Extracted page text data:

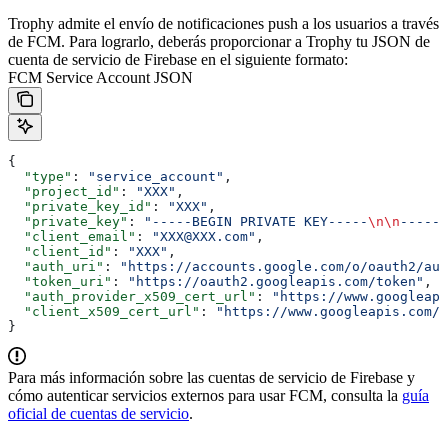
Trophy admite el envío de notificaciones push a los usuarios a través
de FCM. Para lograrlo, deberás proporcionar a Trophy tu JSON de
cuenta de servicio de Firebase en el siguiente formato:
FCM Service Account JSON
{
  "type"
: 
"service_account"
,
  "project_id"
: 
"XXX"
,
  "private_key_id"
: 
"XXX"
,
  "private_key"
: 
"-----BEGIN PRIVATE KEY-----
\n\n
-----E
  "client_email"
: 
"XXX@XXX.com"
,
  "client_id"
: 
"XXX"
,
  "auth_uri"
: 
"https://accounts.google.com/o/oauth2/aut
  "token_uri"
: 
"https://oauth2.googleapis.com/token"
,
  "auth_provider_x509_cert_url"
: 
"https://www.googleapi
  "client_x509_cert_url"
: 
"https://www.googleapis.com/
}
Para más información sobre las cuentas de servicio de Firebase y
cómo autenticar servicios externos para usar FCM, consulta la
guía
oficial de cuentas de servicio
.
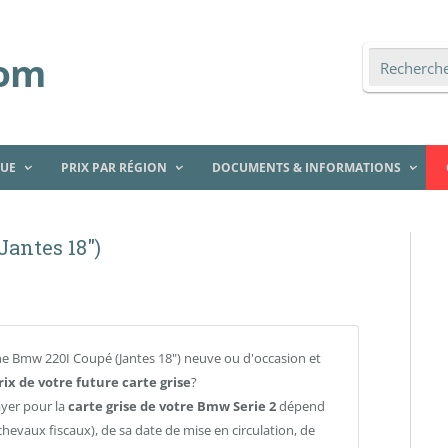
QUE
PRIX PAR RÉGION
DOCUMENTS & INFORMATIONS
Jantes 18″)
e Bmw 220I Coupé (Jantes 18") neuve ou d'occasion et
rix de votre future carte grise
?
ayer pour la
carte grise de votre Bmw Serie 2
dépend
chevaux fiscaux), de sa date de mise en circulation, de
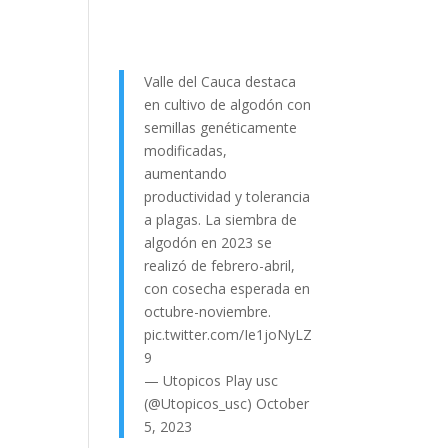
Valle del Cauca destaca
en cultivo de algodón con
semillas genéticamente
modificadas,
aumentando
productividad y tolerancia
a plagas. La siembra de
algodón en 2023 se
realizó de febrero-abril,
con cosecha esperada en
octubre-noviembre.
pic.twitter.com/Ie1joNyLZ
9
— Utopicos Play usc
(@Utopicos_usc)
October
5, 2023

...

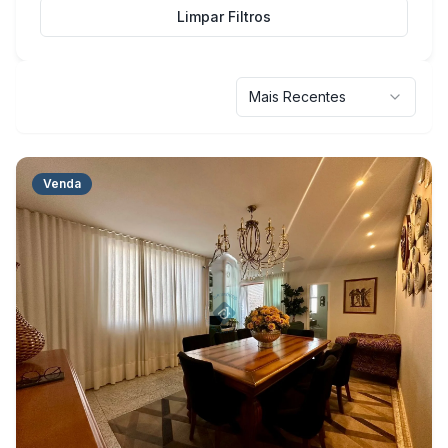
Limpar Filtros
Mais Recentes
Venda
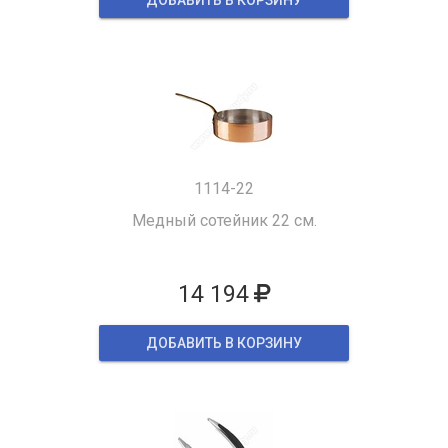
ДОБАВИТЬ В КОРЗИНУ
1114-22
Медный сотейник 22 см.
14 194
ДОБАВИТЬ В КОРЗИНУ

* [Assignment]: Report all lines of the data that include the word "votre".

* [Answer section]:
rix de votre future carte grise
carte grise de votre Bmw Serie 2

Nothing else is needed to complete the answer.